2020年の1月に、日本で初めて確認された「新型コロナウイルス」。多くの人が感染症に不安を持たれ、通常のウイルス対策である「手洗い・マスク」に加え、「3密」への注意喚起も明らかになりました。ウイルスの多くはエアロゾル・飛沫感染によって、鼻・口・眼の粘膜から体内に侵入することにより感染が始まります。口の中の健康を保つことは、新型コロナウイルス感染症だけではなく、多くの病気の予防になります。口の中の健康を保つには、「歯を磨く」「口を潤す」「正しい食べ方」がポイントです。

 

 

「歯を磨く」

研究により、歯垢が多くある口の中では、歯周病などの病原菌が出す様々のタンパク分解酵素が、粘膜細胞内へのウイルスの侵入を助け、感染症の病状進行に結び付きます。また、口・のど粘膜や唾液を生成する唾液腺には、新型コロナウイルスに結合する細胞の受容体の存在や、体内に新型コロナウイルスの侵入を促す酵素の働きが次々と明らかになってきていますので、歯を磨くこと、口のなかを清潔にすることはウイルス感染への重要な予防対策です。歯を磨くだけでなく、ウイルスが付着する舌の清掃、そして口の中を洗い流すうがいも効果的と考えられます。

 

「口を潤す」

ウイルスは口や鼻から肺や腸などの体の器官に入ってきます。そこで活躍しているのが「唾液の力」です。唾液の99%は水分ですが、残りの1%は100種類以上の成分が含まれ、実はこの中に抗ウイルス・抗菌作用を持つ種々の免疫物質が存在し、それらが様々な感染症から体を守ってくれています。また、唾液中の糖タンパク成分が口やのどの粘膜を覆うことにより、風邪やインフルエンザのウイルスが付着しないように保護しています。
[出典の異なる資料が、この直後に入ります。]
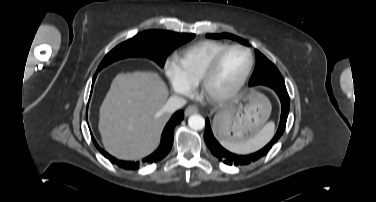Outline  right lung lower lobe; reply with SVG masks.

十分な唾液で口の中を保湿することは、この新しい感染症対策には最も大切であると考えられます。

 

「正しい食べ方」

免疫力の向上には、①バランスの取れた食事、②適度な睡眠、③体を温めることが大事です。豊かで正しい食生活こそが体の健康維持の基本です。正しい食生活の基本は「おいしく楽しく食べる」ことです。ストレスが続くと甘いものを食べたくなるので、栄養のバランスが悪くなり、心身の不調とともに虫歯も増加します。食卓で楽しい会話が弾むことが、ご家族の心身の健康を高めると考えられます。

 

 

口は健康の入り口ですので、感染予防のため、口の中の健康を保つことがすごく重要です。「歯を磨く」「口を潤す」「正しい食べ方」で、ウィズコロナの中で健康な体を作りましょう。